> _Work instructions_:
Could you write out the lines of the records below as a numbered list, skipping any blank lines and leaving the pictures out?
* Begin Given entries *
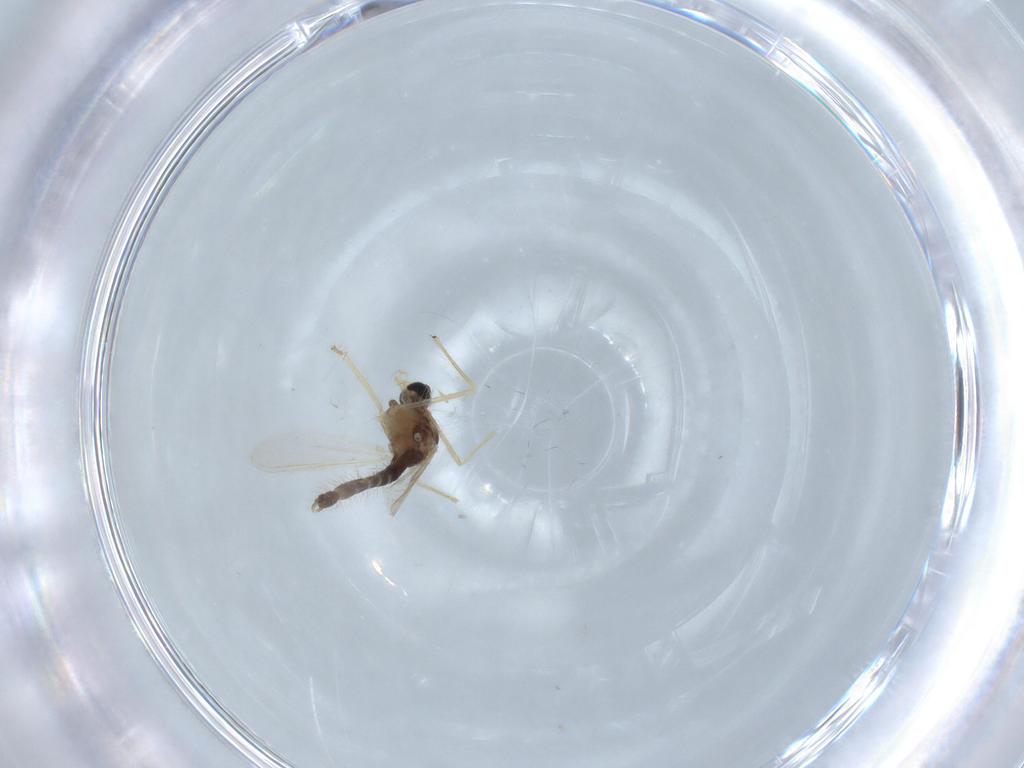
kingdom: Animalia
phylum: Arthropoda
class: Insecta
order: Diptera
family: Chironomidae
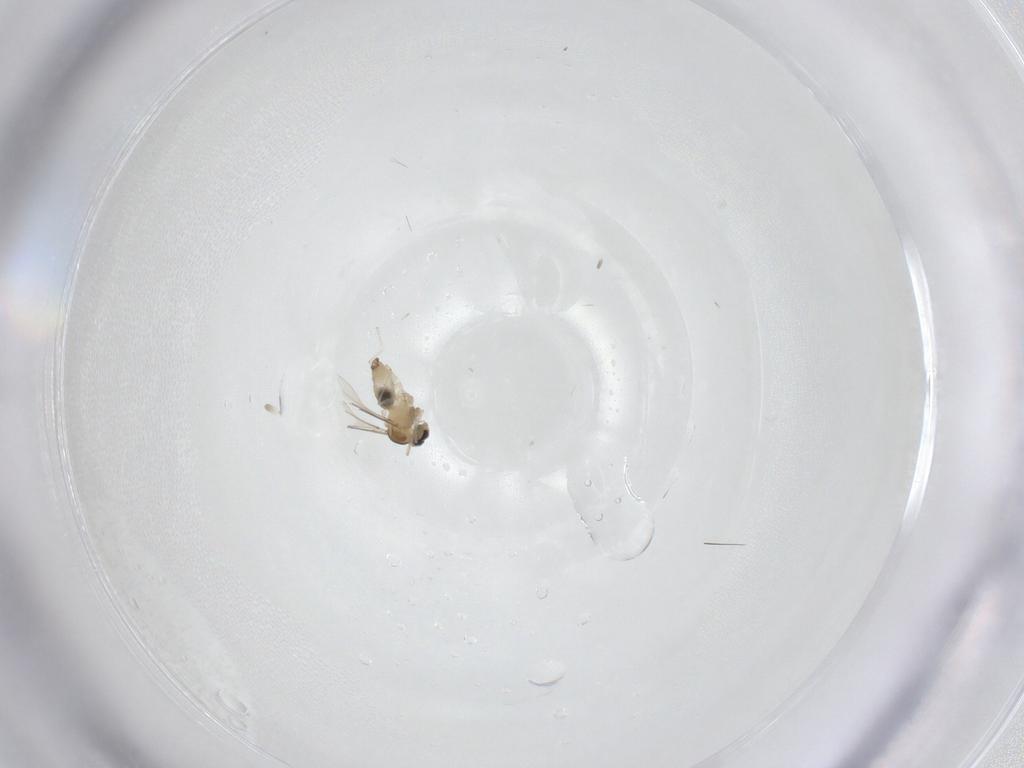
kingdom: Animalia
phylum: Arthropoda
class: Insecta
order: Diptera
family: Cecidomyiidae
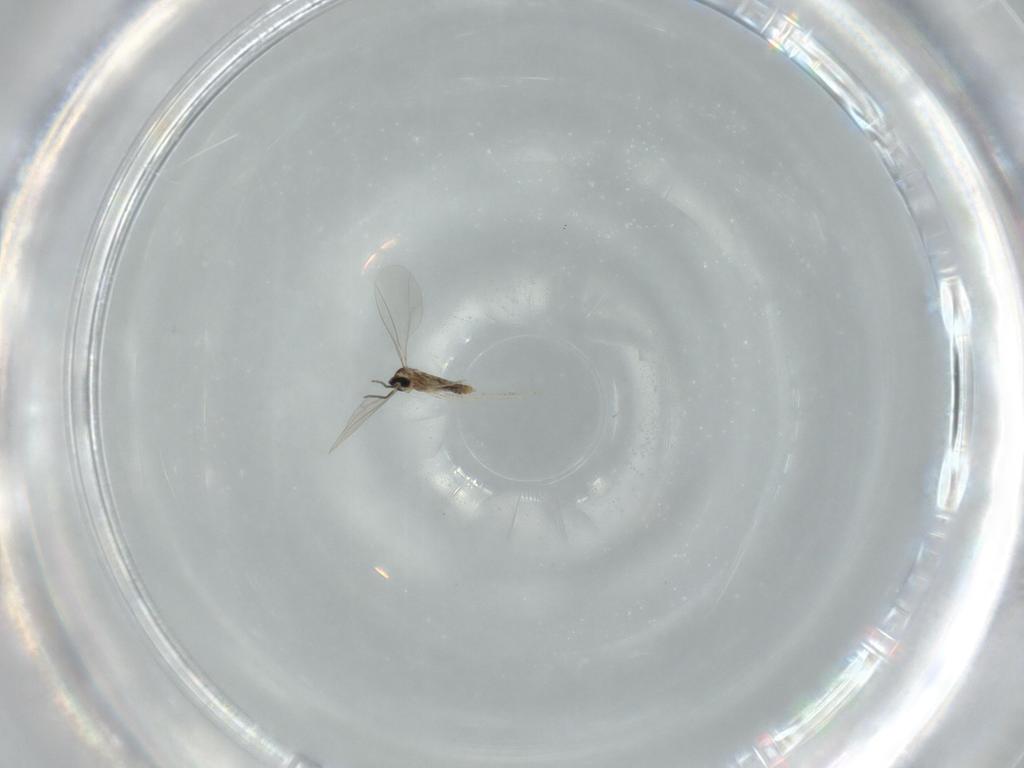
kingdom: Animalia
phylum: Arthropoda
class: Insecta
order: Diptera
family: Cecidomyiidae
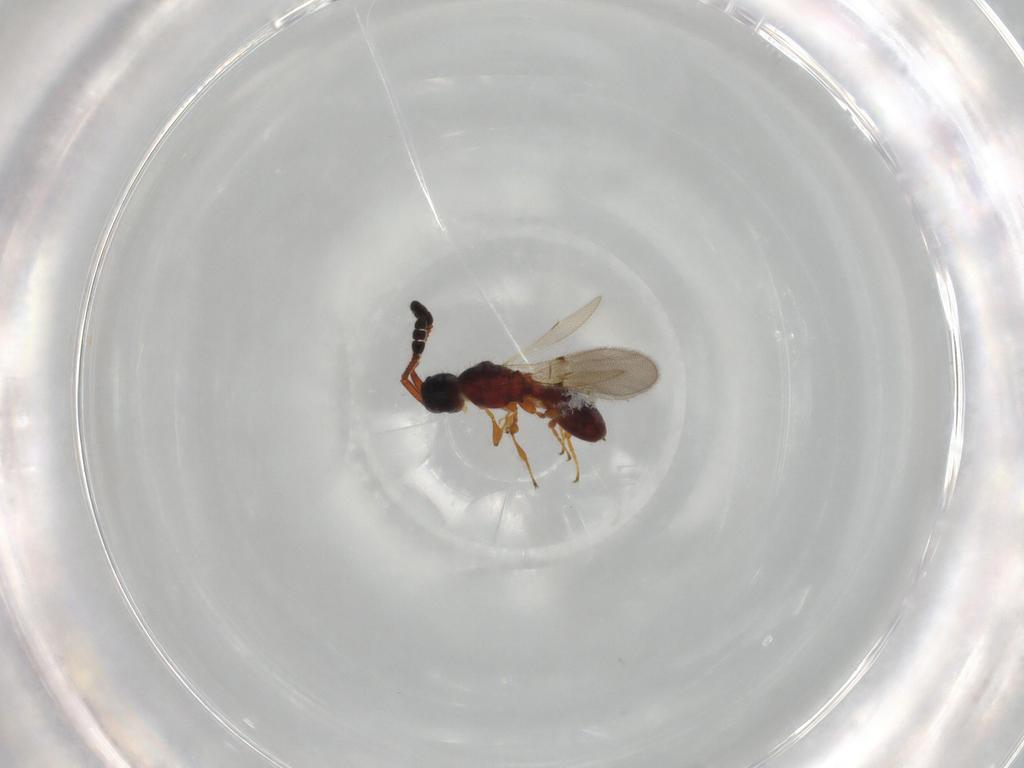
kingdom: Animalia
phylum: Arthropoda
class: Insecta
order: Hymenoptera
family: Diapriidae
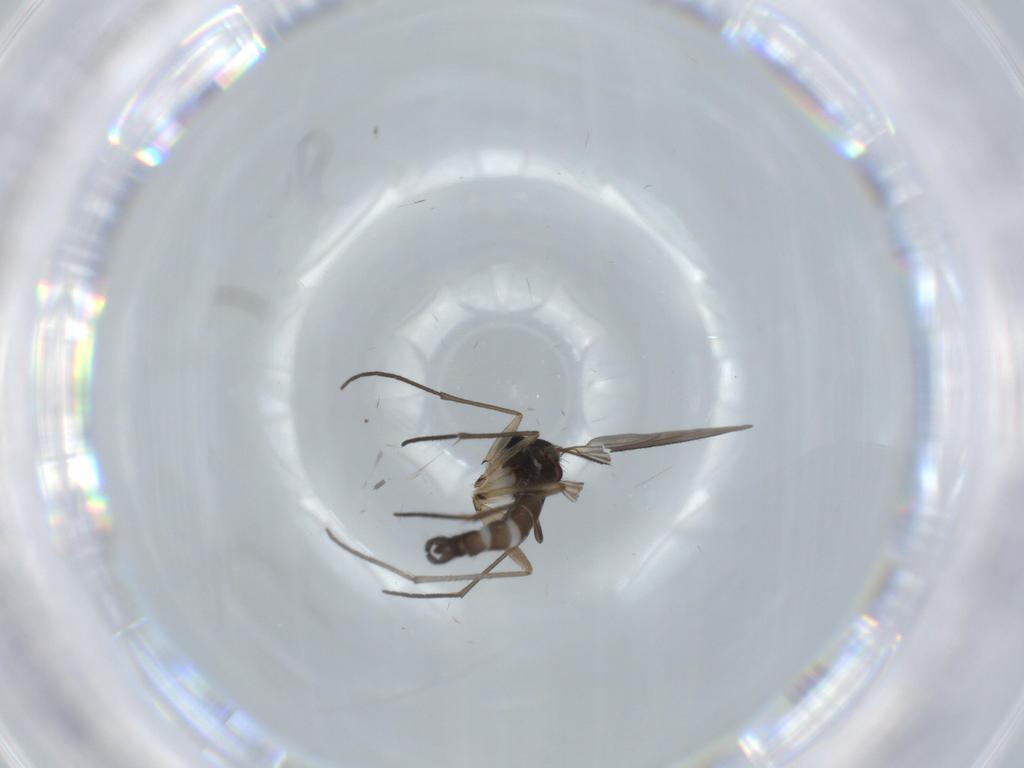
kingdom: Animalia
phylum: Arthropoda
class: Insecta
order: Diptera
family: Sciaridae
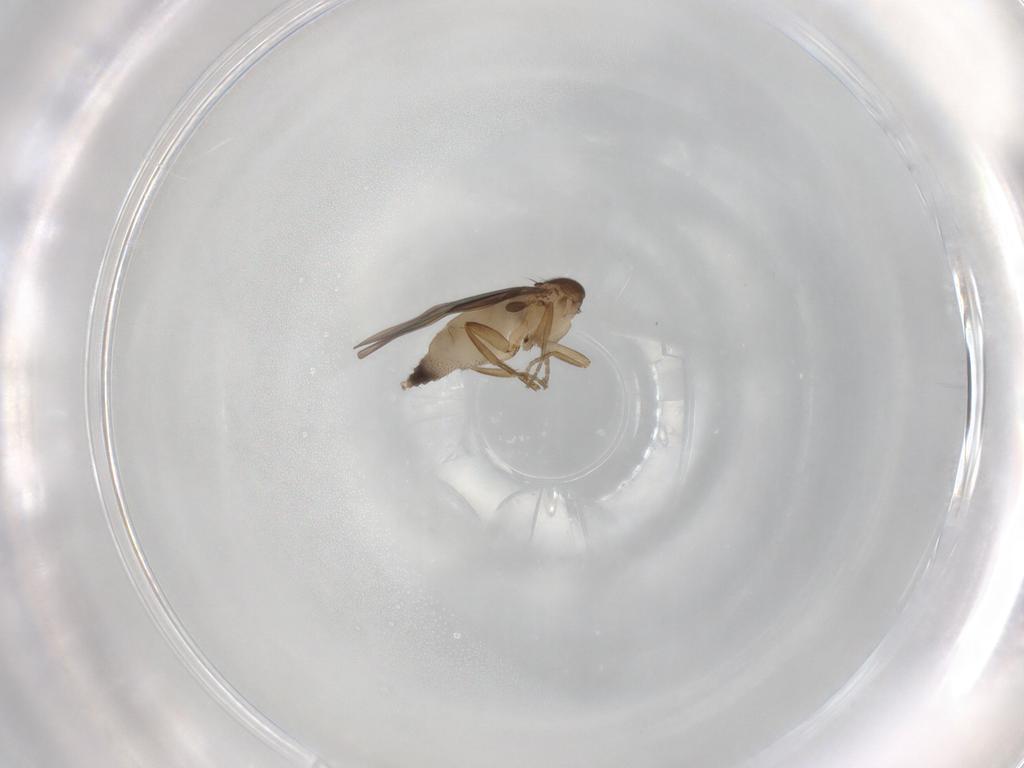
* End Given entries *
> _Final result_:
1. kingdom: Animalia
2. phylum: Arthropoda
3. class: Insecta
4. order: Diptera
5. family: Chironomidae
6. kingdom: Animalia
7. phylum: Arthropoda
8. class: Insecta
9. order: Diptera
10. family: Cecidomyiidae
11. kingdom: Animalia
12. phylum: Arthropoda
13. class: Insecta
14. order: Diptera
15. family: Cecidomyiidae
16. kingdom: Animalia
17. phylum: Arthropoda
18. class: Insecta
19. order: Hymenoptera
20. family: Diapriidae
21. kingdom: Animalia
22. phylum: Arthropoda
23. class: Insecta
24. order: Diptera
25. family: Sciaridae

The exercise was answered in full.